In the text on DD4BC's extortion attacks, which industry does DD4BC appear to have recently started targeting?

* TEXT FOR ANALYSIS:
========
Over the past month, a number of Imperva Incapsula customers have received email threats from DD4BC — a DDoS group that, despite its boyband-sounding name, was actually responsible for several high-profile DDoS extortion attacks against bitcoin companies last year.
DD4BC’s previous attacks targeted bitcoin exchanges and gaming sites, presumably due to the assumption that these types of businesses would refrain from reporting attacks to law enforcement authorities. Based on the recent threats we’ve seen, it would appear that DD4BC has also started targeting the payment industry.
In this post we wanted to share our insights into these attacks so companies can better prepare themselves to deal with such an extortion scenario.
MO: Blunt Ransom Email Followed by Low-Volume DDoS Attack
The attacks we observed began with a blunt email (see below). This email informs the victim that a low-level DDoS attack is already underway- “DD4BC’s way of letting victims know that it means business.
========
Data records:
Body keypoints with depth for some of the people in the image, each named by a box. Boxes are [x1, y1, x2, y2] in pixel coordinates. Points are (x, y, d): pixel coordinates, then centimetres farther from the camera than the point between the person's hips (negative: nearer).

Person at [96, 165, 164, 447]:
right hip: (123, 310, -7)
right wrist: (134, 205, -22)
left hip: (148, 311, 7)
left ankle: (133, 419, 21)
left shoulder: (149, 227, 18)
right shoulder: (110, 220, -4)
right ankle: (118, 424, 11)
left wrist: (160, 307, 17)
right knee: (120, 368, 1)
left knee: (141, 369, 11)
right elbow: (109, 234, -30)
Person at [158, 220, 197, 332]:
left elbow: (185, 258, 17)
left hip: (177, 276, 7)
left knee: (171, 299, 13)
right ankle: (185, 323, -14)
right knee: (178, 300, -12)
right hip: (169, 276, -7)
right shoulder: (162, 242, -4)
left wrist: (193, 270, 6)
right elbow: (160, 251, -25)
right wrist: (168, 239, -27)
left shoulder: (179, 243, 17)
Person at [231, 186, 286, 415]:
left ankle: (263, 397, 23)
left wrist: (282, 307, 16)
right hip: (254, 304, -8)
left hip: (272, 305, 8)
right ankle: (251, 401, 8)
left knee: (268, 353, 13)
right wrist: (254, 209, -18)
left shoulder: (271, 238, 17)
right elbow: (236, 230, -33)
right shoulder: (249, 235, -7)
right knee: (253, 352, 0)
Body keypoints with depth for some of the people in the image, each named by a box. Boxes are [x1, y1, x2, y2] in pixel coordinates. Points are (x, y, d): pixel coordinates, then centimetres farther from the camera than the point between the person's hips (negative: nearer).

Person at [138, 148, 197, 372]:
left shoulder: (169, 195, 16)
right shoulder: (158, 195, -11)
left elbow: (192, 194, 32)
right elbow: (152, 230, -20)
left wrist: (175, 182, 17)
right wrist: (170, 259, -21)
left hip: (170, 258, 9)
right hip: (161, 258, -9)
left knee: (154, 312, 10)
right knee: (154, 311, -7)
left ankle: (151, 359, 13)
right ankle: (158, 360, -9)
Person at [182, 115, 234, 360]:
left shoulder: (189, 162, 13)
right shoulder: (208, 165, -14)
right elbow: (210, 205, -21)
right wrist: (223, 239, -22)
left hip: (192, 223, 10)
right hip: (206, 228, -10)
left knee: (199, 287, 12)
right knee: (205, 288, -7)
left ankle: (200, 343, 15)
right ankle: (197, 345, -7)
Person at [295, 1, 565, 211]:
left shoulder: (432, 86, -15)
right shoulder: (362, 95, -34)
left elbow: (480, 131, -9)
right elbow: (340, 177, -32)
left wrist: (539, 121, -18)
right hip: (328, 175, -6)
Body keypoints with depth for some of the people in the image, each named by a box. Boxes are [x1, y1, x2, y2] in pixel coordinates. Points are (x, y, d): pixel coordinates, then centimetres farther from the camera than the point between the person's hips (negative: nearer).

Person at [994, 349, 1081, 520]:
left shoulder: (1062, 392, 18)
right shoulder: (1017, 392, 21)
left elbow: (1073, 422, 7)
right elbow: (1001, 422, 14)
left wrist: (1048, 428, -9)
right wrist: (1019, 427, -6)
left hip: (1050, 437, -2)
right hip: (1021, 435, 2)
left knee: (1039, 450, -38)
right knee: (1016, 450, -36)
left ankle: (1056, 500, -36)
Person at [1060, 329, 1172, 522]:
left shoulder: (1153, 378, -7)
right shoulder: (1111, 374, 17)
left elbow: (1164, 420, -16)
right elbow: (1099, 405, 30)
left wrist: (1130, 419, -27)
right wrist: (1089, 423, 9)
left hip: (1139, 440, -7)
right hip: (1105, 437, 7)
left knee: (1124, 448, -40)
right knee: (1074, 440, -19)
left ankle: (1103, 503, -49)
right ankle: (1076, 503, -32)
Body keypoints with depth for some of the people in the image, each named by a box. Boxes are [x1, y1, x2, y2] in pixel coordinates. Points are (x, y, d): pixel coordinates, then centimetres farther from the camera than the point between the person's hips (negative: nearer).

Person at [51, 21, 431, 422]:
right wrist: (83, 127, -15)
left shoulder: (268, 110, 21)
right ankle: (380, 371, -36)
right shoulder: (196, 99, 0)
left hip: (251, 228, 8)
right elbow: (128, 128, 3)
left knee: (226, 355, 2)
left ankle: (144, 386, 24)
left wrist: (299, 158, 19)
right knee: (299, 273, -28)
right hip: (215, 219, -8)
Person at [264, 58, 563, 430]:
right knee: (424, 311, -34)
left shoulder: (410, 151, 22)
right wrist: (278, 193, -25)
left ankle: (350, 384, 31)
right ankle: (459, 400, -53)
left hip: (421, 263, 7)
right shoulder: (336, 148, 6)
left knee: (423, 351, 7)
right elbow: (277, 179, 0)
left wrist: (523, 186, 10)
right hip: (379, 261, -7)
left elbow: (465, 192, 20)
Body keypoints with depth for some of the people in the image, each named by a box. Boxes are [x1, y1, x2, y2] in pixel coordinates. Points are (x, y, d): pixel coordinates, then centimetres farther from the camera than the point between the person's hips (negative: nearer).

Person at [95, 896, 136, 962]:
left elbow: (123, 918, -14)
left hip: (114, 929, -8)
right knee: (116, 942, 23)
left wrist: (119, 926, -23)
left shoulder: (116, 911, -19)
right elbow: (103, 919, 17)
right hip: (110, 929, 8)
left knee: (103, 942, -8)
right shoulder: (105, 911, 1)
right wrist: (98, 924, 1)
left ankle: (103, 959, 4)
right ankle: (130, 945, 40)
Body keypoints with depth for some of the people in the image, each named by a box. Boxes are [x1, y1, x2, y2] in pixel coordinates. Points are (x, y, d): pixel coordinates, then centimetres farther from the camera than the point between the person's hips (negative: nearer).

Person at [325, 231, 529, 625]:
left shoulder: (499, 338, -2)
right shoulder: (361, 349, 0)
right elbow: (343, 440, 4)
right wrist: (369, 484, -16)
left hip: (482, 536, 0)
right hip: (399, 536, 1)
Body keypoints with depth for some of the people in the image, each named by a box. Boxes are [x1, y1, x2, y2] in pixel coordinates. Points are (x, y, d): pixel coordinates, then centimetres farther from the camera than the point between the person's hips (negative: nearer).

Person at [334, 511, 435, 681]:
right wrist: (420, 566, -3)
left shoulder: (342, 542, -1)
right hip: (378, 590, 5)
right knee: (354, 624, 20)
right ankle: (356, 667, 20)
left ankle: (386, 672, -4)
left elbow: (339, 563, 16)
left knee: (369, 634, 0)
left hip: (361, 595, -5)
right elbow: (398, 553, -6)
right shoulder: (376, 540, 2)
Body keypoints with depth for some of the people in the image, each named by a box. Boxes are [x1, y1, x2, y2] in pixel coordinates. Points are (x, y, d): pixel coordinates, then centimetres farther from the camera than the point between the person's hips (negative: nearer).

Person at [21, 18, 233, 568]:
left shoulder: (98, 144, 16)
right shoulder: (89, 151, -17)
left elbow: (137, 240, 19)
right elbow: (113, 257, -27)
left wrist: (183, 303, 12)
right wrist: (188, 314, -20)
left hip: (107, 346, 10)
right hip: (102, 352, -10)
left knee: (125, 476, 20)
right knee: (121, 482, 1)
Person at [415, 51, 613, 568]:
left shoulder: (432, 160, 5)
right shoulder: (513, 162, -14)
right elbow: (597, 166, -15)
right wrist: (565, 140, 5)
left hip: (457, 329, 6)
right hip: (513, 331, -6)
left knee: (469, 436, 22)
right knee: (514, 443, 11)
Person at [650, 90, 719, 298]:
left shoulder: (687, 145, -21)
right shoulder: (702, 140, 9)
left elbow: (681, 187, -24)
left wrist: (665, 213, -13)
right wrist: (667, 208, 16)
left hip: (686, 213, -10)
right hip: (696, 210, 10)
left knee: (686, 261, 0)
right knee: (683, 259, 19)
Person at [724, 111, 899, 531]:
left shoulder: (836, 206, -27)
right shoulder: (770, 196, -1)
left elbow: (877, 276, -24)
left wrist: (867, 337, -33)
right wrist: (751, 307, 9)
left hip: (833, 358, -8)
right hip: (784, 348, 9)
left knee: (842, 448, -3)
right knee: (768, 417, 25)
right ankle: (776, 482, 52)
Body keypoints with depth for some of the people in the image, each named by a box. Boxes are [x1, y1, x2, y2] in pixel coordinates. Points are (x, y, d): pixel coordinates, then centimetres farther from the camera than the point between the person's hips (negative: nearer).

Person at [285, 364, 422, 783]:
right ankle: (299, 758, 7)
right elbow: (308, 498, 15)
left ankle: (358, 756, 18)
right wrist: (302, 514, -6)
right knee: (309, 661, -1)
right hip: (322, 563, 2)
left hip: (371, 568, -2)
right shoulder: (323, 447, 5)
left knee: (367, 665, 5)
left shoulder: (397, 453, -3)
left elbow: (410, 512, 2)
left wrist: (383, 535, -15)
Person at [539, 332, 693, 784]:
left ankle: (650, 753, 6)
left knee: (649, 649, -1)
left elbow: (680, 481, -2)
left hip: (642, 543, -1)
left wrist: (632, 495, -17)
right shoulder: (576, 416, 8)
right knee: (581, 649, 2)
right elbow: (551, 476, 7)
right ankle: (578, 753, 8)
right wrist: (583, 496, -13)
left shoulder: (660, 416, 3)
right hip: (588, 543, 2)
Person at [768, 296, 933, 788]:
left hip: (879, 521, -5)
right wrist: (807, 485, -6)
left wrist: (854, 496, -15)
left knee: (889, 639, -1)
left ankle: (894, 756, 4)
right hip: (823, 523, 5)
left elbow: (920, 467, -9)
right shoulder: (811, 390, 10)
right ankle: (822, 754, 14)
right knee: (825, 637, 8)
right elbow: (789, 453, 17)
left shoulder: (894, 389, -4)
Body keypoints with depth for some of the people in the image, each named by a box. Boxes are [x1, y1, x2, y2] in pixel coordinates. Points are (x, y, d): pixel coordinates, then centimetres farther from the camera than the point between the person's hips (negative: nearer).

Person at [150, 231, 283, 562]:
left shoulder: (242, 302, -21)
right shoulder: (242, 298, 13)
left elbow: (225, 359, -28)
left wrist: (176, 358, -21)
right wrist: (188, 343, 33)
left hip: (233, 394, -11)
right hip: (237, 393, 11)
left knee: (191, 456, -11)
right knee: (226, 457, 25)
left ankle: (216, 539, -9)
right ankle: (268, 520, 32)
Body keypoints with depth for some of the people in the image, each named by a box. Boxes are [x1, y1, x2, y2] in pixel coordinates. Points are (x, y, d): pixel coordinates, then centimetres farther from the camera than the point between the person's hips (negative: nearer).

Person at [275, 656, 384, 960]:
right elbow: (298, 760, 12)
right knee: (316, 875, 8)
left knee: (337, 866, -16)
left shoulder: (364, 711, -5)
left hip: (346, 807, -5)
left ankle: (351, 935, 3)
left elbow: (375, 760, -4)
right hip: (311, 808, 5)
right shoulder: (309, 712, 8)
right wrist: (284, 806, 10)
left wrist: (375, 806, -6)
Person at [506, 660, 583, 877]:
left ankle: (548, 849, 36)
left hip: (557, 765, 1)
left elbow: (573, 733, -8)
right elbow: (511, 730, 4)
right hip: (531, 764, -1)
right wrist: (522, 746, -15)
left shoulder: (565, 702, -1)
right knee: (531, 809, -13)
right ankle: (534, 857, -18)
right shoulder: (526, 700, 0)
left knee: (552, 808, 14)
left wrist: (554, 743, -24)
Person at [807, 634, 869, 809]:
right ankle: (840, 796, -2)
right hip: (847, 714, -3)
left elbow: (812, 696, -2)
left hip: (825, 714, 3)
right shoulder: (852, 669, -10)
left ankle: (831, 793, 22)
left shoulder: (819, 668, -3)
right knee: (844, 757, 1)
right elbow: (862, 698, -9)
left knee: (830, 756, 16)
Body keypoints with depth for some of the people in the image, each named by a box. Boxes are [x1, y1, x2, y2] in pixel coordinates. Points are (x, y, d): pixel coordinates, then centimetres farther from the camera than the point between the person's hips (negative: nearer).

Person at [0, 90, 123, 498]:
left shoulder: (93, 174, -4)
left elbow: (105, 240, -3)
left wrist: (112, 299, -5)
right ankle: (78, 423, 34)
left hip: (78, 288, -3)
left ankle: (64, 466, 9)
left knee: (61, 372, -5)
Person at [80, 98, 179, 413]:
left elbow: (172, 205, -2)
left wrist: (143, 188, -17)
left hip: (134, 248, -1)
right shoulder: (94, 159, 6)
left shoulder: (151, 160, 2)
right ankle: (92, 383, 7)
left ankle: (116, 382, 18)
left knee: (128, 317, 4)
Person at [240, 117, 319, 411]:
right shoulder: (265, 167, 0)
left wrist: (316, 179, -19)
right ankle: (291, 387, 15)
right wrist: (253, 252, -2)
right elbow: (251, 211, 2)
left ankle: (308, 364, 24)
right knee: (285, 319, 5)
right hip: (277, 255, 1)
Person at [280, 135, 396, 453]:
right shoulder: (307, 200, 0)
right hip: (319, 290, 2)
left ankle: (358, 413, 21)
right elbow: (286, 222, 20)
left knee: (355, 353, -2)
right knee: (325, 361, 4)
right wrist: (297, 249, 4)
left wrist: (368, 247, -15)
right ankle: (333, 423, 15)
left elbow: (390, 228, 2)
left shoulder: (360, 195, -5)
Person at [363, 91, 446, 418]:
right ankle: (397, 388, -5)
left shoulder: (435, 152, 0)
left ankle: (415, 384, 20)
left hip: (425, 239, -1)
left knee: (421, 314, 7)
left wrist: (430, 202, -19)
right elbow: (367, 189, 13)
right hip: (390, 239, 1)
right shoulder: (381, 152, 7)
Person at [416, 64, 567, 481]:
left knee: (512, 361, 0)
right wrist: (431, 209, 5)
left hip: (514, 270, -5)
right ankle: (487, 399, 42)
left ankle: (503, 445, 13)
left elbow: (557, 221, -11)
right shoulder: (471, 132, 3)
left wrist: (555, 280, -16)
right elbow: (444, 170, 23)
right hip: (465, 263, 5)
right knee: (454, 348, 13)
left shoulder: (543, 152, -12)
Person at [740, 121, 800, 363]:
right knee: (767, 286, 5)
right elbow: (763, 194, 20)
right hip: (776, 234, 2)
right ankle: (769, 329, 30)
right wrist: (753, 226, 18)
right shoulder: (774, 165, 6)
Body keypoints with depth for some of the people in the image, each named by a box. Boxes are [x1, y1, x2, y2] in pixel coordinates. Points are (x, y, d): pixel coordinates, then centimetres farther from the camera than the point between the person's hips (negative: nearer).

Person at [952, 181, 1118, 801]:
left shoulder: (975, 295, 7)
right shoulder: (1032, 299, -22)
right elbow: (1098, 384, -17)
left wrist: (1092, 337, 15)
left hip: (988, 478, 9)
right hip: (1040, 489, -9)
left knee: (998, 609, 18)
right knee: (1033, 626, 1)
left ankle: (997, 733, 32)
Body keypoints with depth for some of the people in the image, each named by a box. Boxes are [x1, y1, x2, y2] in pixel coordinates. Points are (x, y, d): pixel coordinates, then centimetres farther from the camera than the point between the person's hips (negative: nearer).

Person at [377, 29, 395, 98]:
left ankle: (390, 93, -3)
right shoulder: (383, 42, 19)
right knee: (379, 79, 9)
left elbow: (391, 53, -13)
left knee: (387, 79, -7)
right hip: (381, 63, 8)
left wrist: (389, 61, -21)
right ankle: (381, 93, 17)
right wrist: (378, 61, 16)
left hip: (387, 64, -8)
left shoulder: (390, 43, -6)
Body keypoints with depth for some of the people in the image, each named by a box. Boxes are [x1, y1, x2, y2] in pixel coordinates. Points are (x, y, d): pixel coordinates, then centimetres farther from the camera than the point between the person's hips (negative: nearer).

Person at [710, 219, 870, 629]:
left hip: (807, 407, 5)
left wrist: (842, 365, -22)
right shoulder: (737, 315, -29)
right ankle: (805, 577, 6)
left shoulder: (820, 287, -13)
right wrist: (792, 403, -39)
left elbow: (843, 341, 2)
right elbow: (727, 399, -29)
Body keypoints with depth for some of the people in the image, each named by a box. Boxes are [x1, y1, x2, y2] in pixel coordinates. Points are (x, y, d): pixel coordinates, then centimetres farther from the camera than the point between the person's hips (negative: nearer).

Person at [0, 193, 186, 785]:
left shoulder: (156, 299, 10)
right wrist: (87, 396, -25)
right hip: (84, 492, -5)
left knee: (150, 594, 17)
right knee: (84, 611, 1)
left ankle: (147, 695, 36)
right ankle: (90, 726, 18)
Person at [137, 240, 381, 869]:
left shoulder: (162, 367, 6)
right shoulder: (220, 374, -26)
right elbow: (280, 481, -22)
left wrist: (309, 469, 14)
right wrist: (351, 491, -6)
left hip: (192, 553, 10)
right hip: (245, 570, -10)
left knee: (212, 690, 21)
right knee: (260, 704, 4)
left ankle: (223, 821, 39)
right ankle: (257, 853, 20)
========
* RESPONSE TO THIS TASK:
The payment industry.